Ich habe hier gelesen, dass mann eine Ehe annulieren kann, wenn "ein Ehegatte zur Eingehung de Ehe durch arglistie Täuschung über solche Umstände bestimmt worden ist, die bei Kenntnis der Sachlage und bei richtiger Würdigung des Wesen der Ehe vor Eingehung der Ehe abgehalten hätten".

Mein Mann und ich haben ein 5 Jahre altes Kind, am 01.08.03 haben wir geheiratet.

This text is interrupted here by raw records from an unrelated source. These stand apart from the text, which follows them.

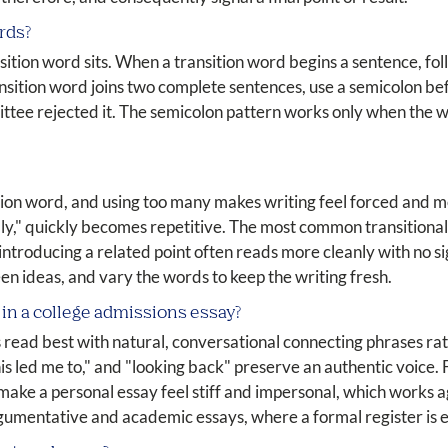
rds?
tion word sits. When a transition word begins a sentence, fol
ransition word joins two complete sentences, use a semicolon bef
ittee rejected it. The semicolon pattern works only when the 
tion word, and using too many makes writing feel forced and 
ly," quickly becomes repetitive. The most common transitional
troducing a related point often reads more cleanly with no sig
en ideas, and vary the words to keep the writing fresh.
 in a college admissions essay?
read best with natural, conversational connecting phrases rat
is led me to," and "looking back" preserve an authentic voice. 
ke a personal essay feel stiff and impersonal, which works ag
rgumentative and academic essays, where a formal register is 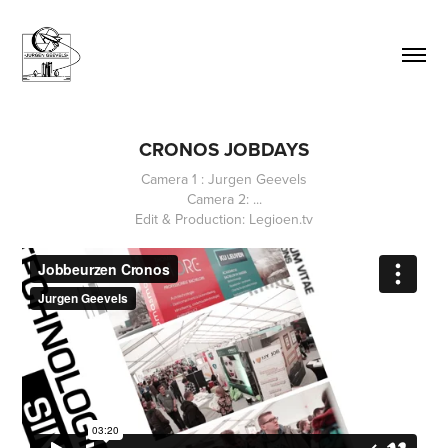
CRONOS JOBDAYS
Camera 1 : Jurgen Geevels
Camera 2: ...
Edit & Production: Legioen.tv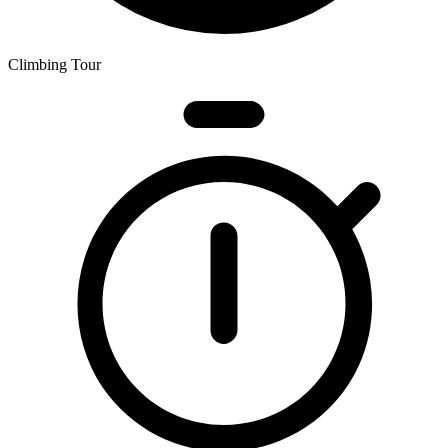
Climbing Tour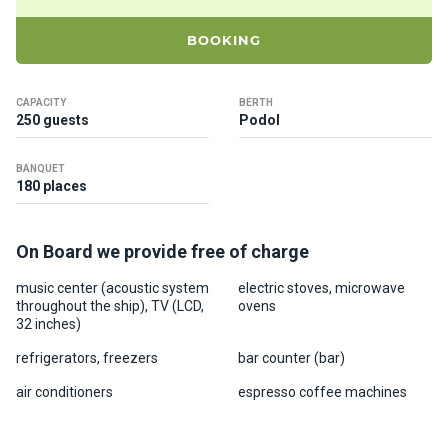
ts
BOOKING
B
o
CAPACITY
BERTH
a
250 guests
Podol
t
s
BANQUET
180 places
About
us
On Board we provide free of charge
music center (acoustic system
electric stoves, microwave
Recrea
throughout the ship), TV (LCD,
ovens
tion
32 inches)
progra
refrigerators, freezers
bar counter (bar)
ms
air conditioners
espresso coffee machines
Gift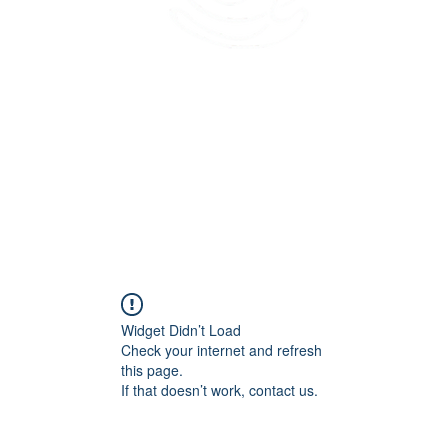
45 Kihapai Street, Kailua, Hawaii
Widget Didn’t Load
Check your internet and refresh
this page.
If that doesn’t work, contact us.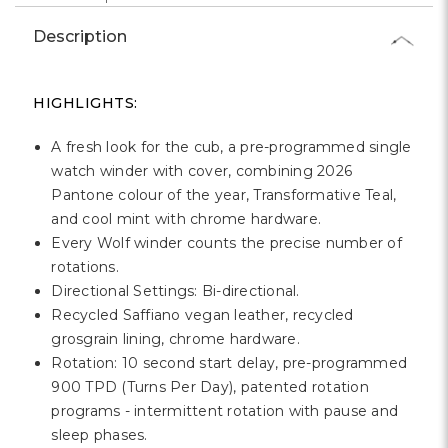
Γ
Description
HIGHLIGHTS:
A fresh look for the cub, a pre-programmed single
watch winder with cover, combining 2026
Pantone colour of the year, Transformative Teal,
and cool mint with chrome hardware.
Every Wolf winder counts the precise number of
rotations.
Directional Settings: Bi-directional.
Recycled Saffiano vegan leather, recycled
grosgrain lining, chrome hardware.
Rotation: 10 second start delay, pre-programmed
900 TPD (Turns Per Day), patented rotation
programs - intermittent rotation with pause and
sleep phases.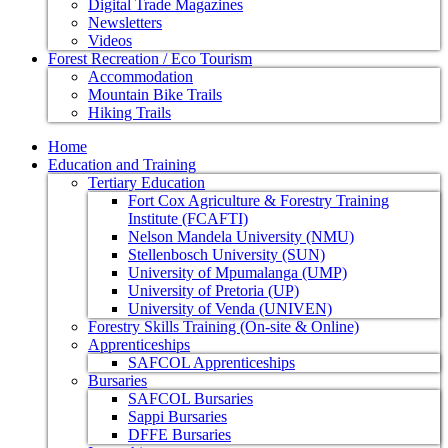
Digital Trade Magazines
Newsletters
Videos
Forest Recreation / Eco Tourism
Accommodation
Mountain Bike Trails
Hiking Trails
Home
Education and Training
Tertiary Education
Fort Cox Agriculture & Forestry Training
Institute (FCAFTI)
Nelson Mandela University (NMU)
Stellenbosch University (SUN)
University of Mpumalanga (UMP)
University of Pretoria (UP)
University of Venda (UNIVEN)
Forestry Skills Training (On-site & Online)
Apprenticeships
SAFCOL Apprenticeships
Bursaries
SAFCOL Bursaries
Sappi Bursaries
DFFE Bursaries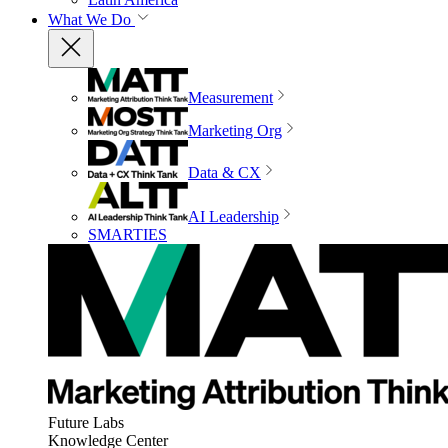
What We Do
Measurement
Marketing Org
Data & CX
AI Leadership
SMARTIES
Future Labs
Knowledge Center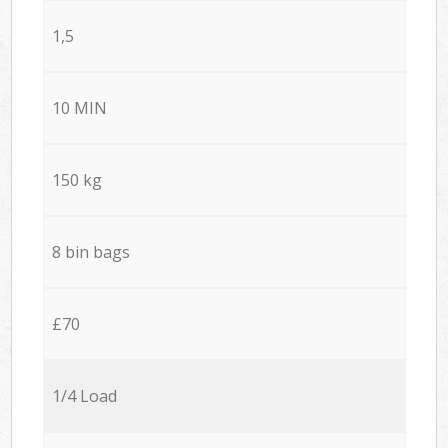
1,5
10 MIN
150 kg
8 bin bags
£70
1/4 Load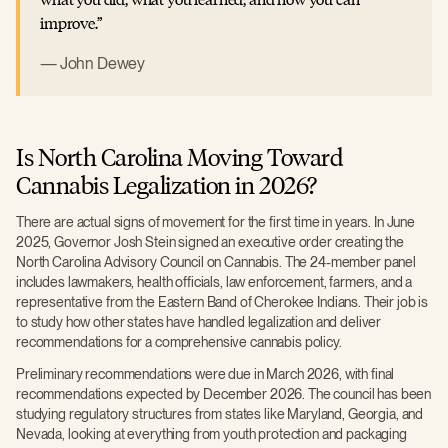
improve.
John Dewey
Is North Carolina Moving Toward
Cannabis Legalization in 2026?
There are actual signs of movement for the first time in years. In June
2025, Governor Josh Stein signed an executive order creating the
North Carolina Advisory Council on Cannabis. The 24-member panel
includes lawmakers, health officials, law enforcement, farmers, and a
representative from the Eastern Band of Cherokee Indians. Their job is
to study how other states have handled legalization and deliver
recommendations for a comprehensive cannabis policy.
Preliminary recommendations were due in March 2026, with final
recommendations expected by December 2026. The council has been
studying regulatory structures from states like Maryland, Georgia, and
Nevada, looking at everything from youth protection and packaging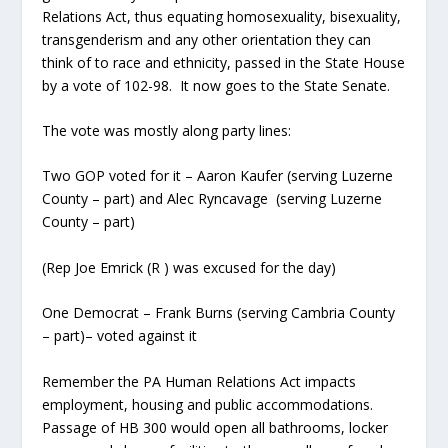
Relations Act, thus equating homosexuality, bisexuality,
transgenderism and any other orientation they can
think of to race and ethnicity, passed in the State House
by a vote of 102-98. It now goes to the State Senate.
The vote was mostly along party lines:
Two GOP voted for it – Aaron Kaufer (serving Luzerne
County – part) and Alec Ryncavage (serving Luzerne
County – part)
(Rep Joe Emrick (R ) was excused for the day)
One Democrat – Frank Burns (serving Cambria County
– part)– voted against it
Remember the PA Human Relations Act impacts
employment, housing and public accommodations.
Passage of HB 300 would open all bathrooms, locker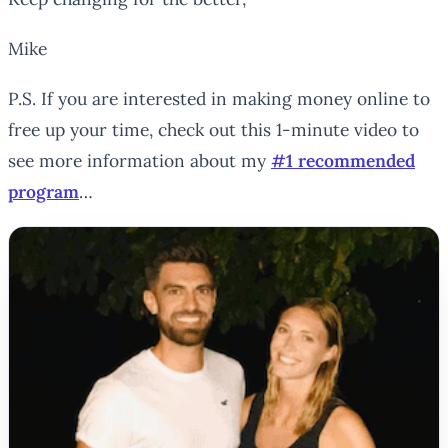
Mike
P.S. If you are interested in making money online to
free up your time, check out this 1-minute video to
see more information about my
#1 recommended
program
…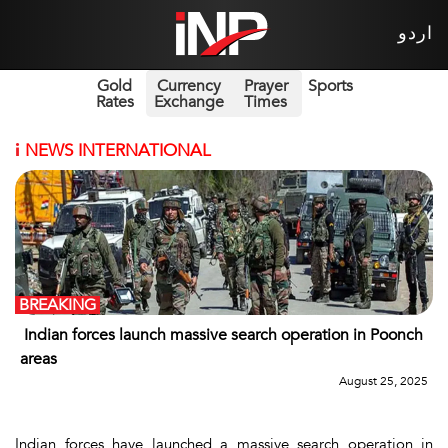
اردو
Gold
Currency
Prayer
Sports
Rates
Exchange
Times
i
NEWS INTERNATIONAL
BREAKING
Indian forces launch massive search operation in Poonch
areas
August 25, 2025
Indian forces have launched a massive search operation in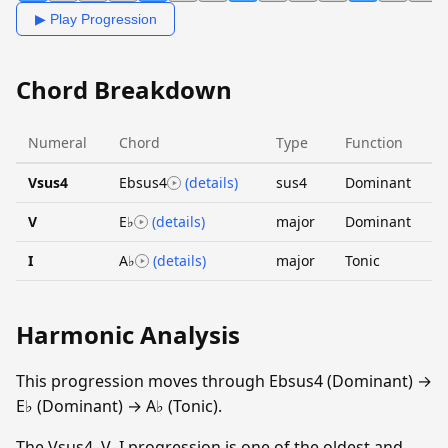
▶ Play Progression
Chord Breakdown
Numeral
Chord
Type
Function
Vsus4
Ebsus4
(details)
sus4
Dominant
V
E♭
(details)
major
Dominant
I
A♭
(details)
major
Tonic
Harmonic Analysis
This progression moves through Ebsus4 (Dominant) →
E♭ (Dominant) → A♭ (Tonic).
The Vsus4–V–I progression is one of the oldest and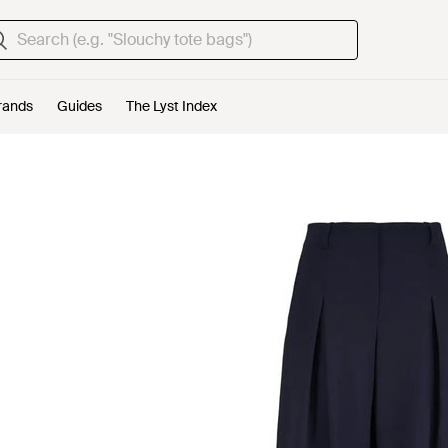
rands
Guides
The Lyst Index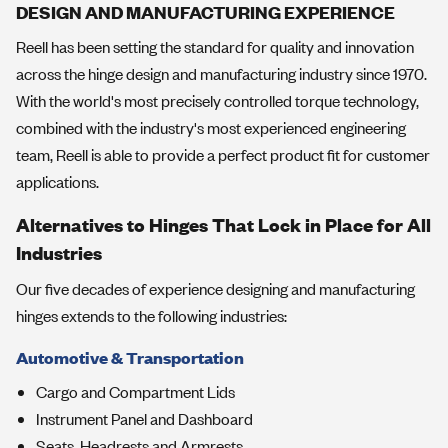
DESIGN AND MANUFACTURING EXPERIENCE
Reell has been setting the standard for quality and innovation
across the hinge design and manufacturing industry since 1970.
With the world's most precisely controlled torque technology,
combined with the industry's most experienced engineering
team, Reell is able to provide a perfect product fit for customer
applications.
Alternatives to Hinges That Lock in Place for All
Industries
Our five decades of experience designing and manufacturing
hinges extends to the following industries:
Automotive & Transportation
Cargo and Compartment Lids
Instrument Panel and Dashboard
Seats, Headrests and Armrests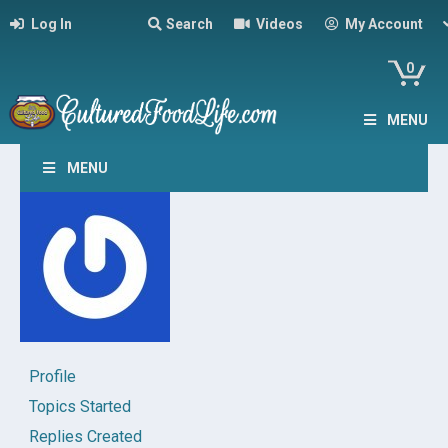
Log In
Search
Videos
My Account
0
MENU
MENU
Profile
Topics Started
Replies Created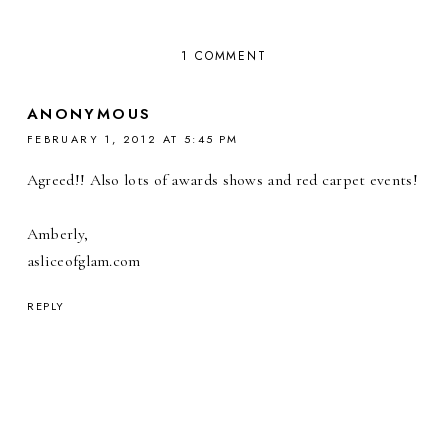
1 COMMENT
ANONYMOUS
FEBRUARY 1, 2012 AT 5:45 PM
Agreed!! Also lots of awards shows and red carpet events!
Amberly,
asliceofglam.com
REPLY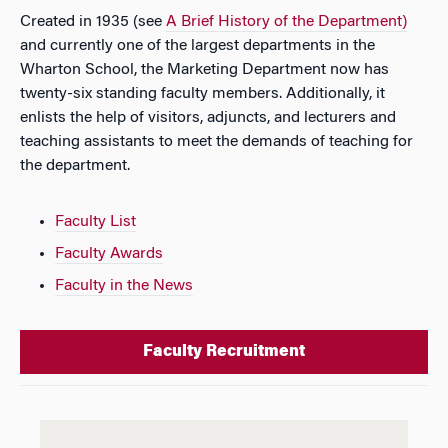
Created in 1935 (see
A Brief History of the Department)
and currently one of the largest departments in the
Wharton School, the Marketing Department now has
twenty-six standing faculty members. Additionally, it
enlists the help of visitors, adjuncts, and lecturers and
teaching assistants to meet the demands of teaching for
the department.
Faculty List
Faculty Awards
Faculty in the News
Faculty Recruitment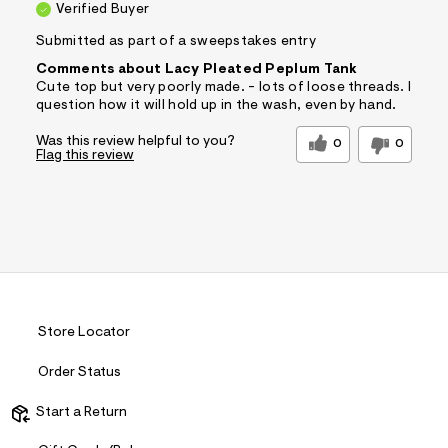
Verified Buyer
Submitted as part of a sweepstakes entry
Comments about Lacy Pleated Peplum Tank
Cute top but very poorly made. - lots of loose threads. I
question how it will hold up in the wash, even by hand.
Was this review helpful to you?
0
0
Flag this review
Store Locator
Order Status
Start a Return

Wie ich jetzt erfahren habe hatte mein Mann das halbe Jahr vor der Hochzeit ein Verhältnis mit einer anderen Frau, während ich mich um die Hochzeitsvorbereitungen gekümmert habe. Da die Beziehung zu der anderen Frau mit sehr starken Gefühlen verbunden war, glaube ich dass er mich nur geheiratet hat, aus Angst sein Kind nicht mehr so oft zu sehen.

Da ich ihn niemals geheiratet hätte, wenn ich von diesem Verhältnis gewusst hätte, hat er mir alles verschwiegen.

Ich möchte nun wissen, ob ich diese Ehe, die ja nur einseitig aus Liebe geschlossen wurde annulieren kann.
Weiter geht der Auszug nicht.